I can be sure, however, that the golden era of cricket is not now. Yes, we have great players like James Anderson, Virat Kohli and Ben Stokes, but clearly things are not as they should be. However, the case of Ben Stokes taking indefinite leave of the game to improve his mental health is just one sign that playing more cricket is not the right way to change things. Yet at the same time that more cricket than ever is being played, at Canterbury and at many other county grounds, there is no men’s professional cricket being played throughout almost the entire month of August. Insanity. 

The Hundred has no merit whatsoever except that it allows the ECB to control a format of its own, but in doing so they have drastically weakened the county cricket structure. The inevitable consequence of this is that red ball cricket, the staple of the county game, will be permanently weakened, and without red ball cricket there will be no Test cricket, and then the game will have gone. Pretty soon the time will come when even 100 balls is too long, so they have to introduce 50 ball matches, or 10 ball matches, or just the bowl-out, and even then, kids who don’t want to be interested in cricket will just get deeper into their X-boxes or the 2040 equivalent thereof, and cricket will become another knur and spell, a game that in olden times was played in England.

A higher profile for the women’s game, thanks to the Hundred?

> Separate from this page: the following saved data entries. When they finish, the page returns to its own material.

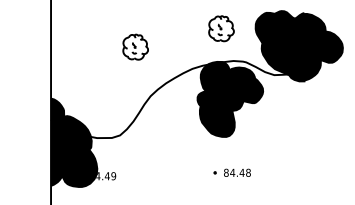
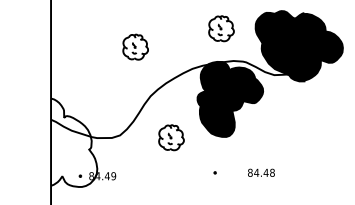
part at (171, 137): none -> present
fill at (74, 142): present -> none
text at (237, 172) position: (237, 172) -> (261, 172)
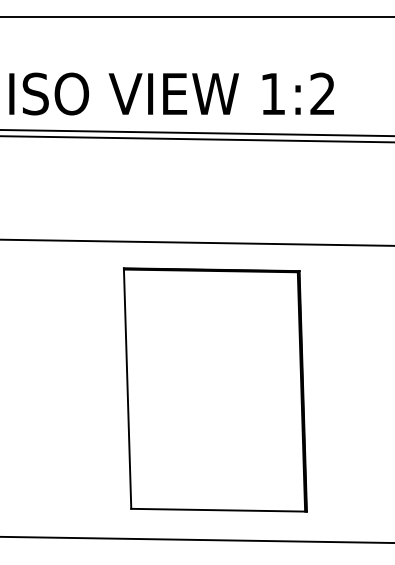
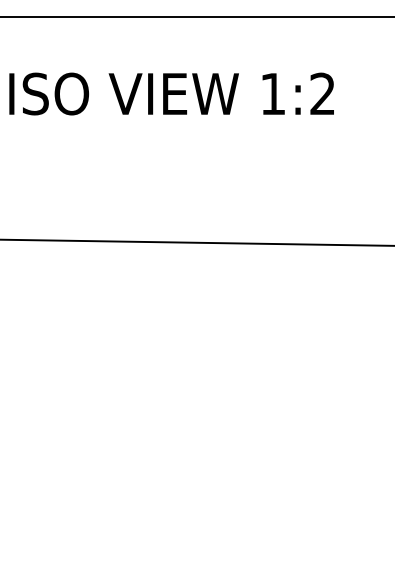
line at (196, 133): present -> none
line at (196, 139): present -> none
part at (215, 389): present -> none
line at (196, 539): present -> none
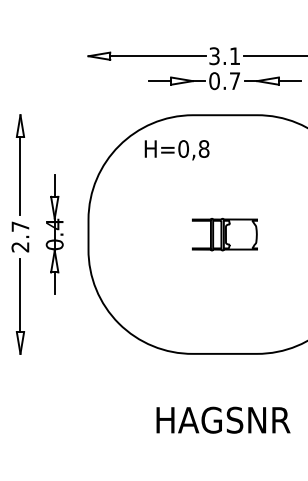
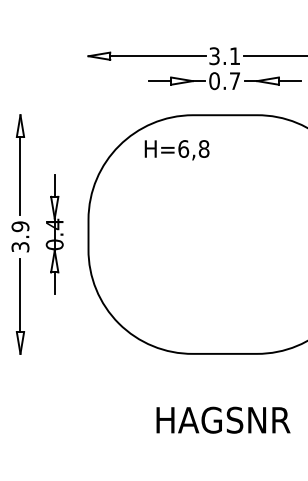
text at (183, 148): H=0,8 -> H=6,8
part at (224, 234): present -> none
text at (20, 236): 2.7 -> 3.9
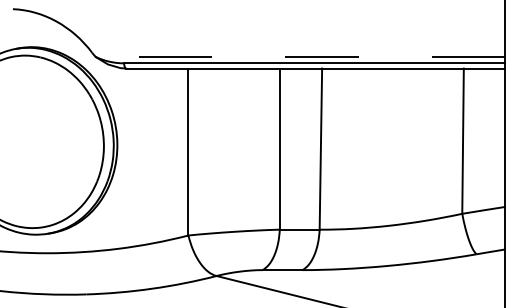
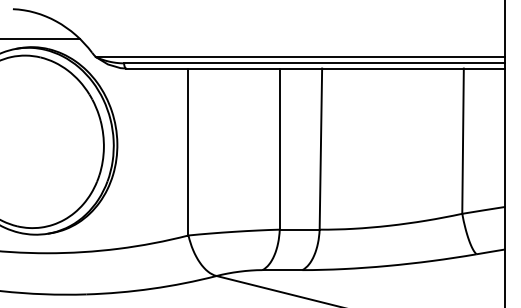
line at (40, 39): none -> present
line at (300, 57): dashed -> solid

This is why the Hundred is wrong. It is a format too far. It may bring in money to the ECB, but there is no evidence yet that they are going to distribute it wisely. The cricket is no better and the crowds no bigger than at T20 matches, whatever the television commentators may say. It may bring in a few new fans for that form of the game, but how many of them will become red ball cricket fans is very much open to doubt. It may make a few cricketers richer, which is not a bad thing and nobody blames any professional who takes the Hundred’s wages, but will it bring more cricketers into the professional pipeline? It is certainly raising the awareness of of women’s cricket, which is an unqualified good thing, but we didn’t need a new competition to do that. And by breaking the county structure it will do nothing to help girls (and boys) at 14, 15 and 16 years old to get access to top quality coaching and competitive games.

The trouble is, the Hundred is almost certainly here to stay. Forget the past and crack on into cricket’s brave new world. Today is today and yesterday is history.